6. Floats should have Christian themes. God saves, and if we are going to celebrate properly this Christian holiday, we should reduce the paganism and increase the great wealth of our heritage.
5. Because marching band members require that their masks be off and their wind instruments spread respiratory secretions in a great cloud, live music would not be possible. Instead, wind instruments, both brass and woodwinds, would record their music and march while lip-syncing. Drummers and those whose music's energy does not come from the mouth could play live.
4. Require N-95 masks of all riders and spectators. If real N-95s are worn properly at all times at a parade, I suspect respiratory virus transmission would be minimal.
3. Once and for all, eliminate ladders and step stools. Children should learn to scrounge for the scraps. Mardi Gras teaches children the discipline of hustling and working for what you want. Ladders do nothing but breed entitled little Napoleons. They are to Mardi Gras what Sucre is to New Orleans baking.
2. No more made in China throws. All throws must be made in America. This rule would eliminate the mounds of waste that help to clog our drains and pollute our landfills. How much more fun would it be to catch glass beads handmade by one of the riders? If anyone would like some ideas, please refer to TulaneLSU's Christmas bead crafting.
1. Eliminate alcohol on parade routes. While we cannot stop people from drinking the drug before they arrive, we can remove inebriated spectators and riders.

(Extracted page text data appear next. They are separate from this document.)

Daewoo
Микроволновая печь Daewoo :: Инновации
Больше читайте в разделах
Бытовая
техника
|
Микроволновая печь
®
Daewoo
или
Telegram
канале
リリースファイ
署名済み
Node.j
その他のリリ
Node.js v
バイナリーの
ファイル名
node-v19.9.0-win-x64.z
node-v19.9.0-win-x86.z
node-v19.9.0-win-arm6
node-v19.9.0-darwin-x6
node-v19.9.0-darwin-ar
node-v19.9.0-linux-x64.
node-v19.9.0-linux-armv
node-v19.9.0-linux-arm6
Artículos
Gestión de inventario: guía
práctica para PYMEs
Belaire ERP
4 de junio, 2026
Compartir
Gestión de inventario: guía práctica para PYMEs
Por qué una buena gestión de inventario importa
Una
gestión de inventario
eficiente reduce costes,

All this would keep a lot of people home thus solving the problem
Posted on 11/5/20 at 9:27 pm to Anaximander
How about we have Toya and her cronies dodge in between tandem floats moving at 20 mph and have massive crowds bet on survivability.
Posted on 11/5/20 at 9:28 pm to Anaximander
quote:
For example, Cantrell suggested that it might be possible to televise more parades in order to minimize crowds. Stationary floats could be visited by small, timed groups of celebrants, or krewes could partner with restaurants to produce small, COVID-safe events.

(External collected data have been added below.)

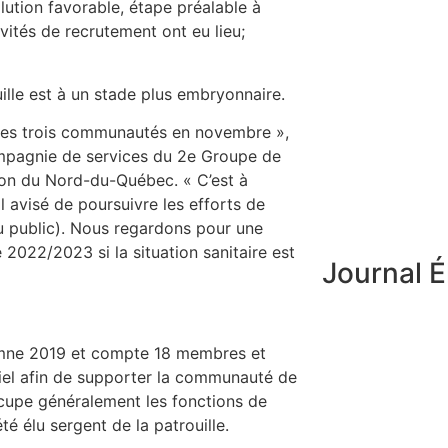
lution favorable, étape préalable à
ivités de recrutement ont eu lieu;
lle est à un stade plus embryonnaire.
e ces trois communautés en novembre »,
mpagnie de services du 2e Groupe de
ion du Nord-du-Québec. « C’est à
l avisé de poursuivre les efforts de
 public). Nous regardons pour une
 2022/2023 si la situation sanitaire est
Journal É
tomne 2019 et compte 18 membres et
tiel afin de supporter la communauté de
ccupe généralement les fonctions de
té élu sergent de la patrouille.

Posted on 11/5/20 at 9:31 pm to Anaximander
None of that will work. Stupid ideas.
Posted on 11/5/20 at 9:32 pm to fightin tigers
quote:
Mardi Gras floats are not allowed to make fun of Cantrell.

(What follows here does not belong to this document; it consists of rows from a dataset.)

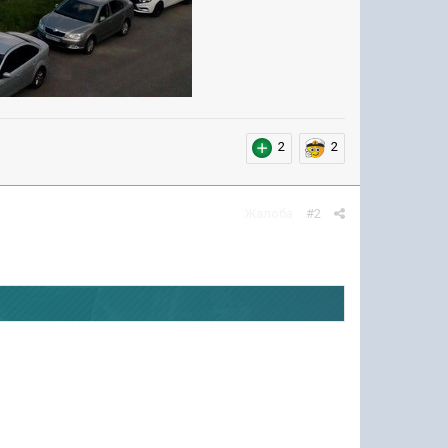
2
2
Жалоба
#2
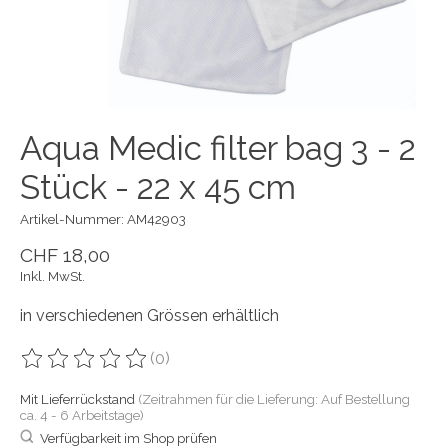
Aqua Medic filter bag 3 - 2
Stück - 22 x 45 cm
Artikel-Nummer: AM42903
CHF 18,00
Inkl. MwSt.
in verschiedenen Grössen erhältlich
(0)
Die Bewertung dieses Produkts ist
0
von 5
Mit Lieferrückstand
(Zeitrahmen für die Lieferung: Auf Bestellung
ca. 4 - 6 Arbeitstage)
Verfügbarkeit im Shop prüfen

I will be straight up heartbroken if nobody adopts the Latoyazilla gif and makes it a float decoration somewhere.
Posted on 11/5/20 at 9:39 pm to Anaximander
quote:
though they which often are jammed shoulder to shoulder with krewe members.
Posted on 11/5/20 at 9:40 pm to Anaximander
quote:
The panel also suggested that riders refrain from dangling "high value" trinkets above spectators, again to avoid drawing large crowds.
What about dangling legs from collapsed hotels?
Posted on 11/5/20 at 9:45 pm to The Truth 34
Can I sign up for 2 time slots? Ideally, I would like 6am to 6:10am and then 2:20pm to 2:30pm?
I can be flexible with my afternoon time slot.
I can be flexible with my afternoon time slot.
Posted on 11/5/20 at 9:47 pm to Anaximander
quote:
also recommended that tents and other structures be prohibited on parade routes,
Ehh, this might actually make people more prone to congregate outside of their inner group.
It would be a better idea to FORCE people to stay under their tents and structures for the duration of the parade rather than that idiotic idea.
Posted on 11/5/20 at 9:57 pm to Walking the Earth
quote:
How you gonna catch beads at home?
The parades will be televised in 3-D.
Ok. When's the next riot? I need to loot a new 3d wide screen so I can catch some beads.
Posted on 11/5/20 at 9:59 pm to Anaximander
quote:
Stationary floats
Seems to defeat the whole purpose of a parade.
Why can’t we just let people make their own decisions and laissez les bons temps rouler?
Posted on 11/5/20 at 9:59 pm to Dizz
quote:I am dead. Absolutely hilarious.
It would have served her better to lift her leg and rip a massive fart then even suggest that garbage
Posted on 11/5/20 at 10:00 pm to Ross
quote:You are the best!
I’m kind of getting there with most of our government entities. These people are incompetent a-holes that take a shite ton of my money and almost everything they touch turns to arse.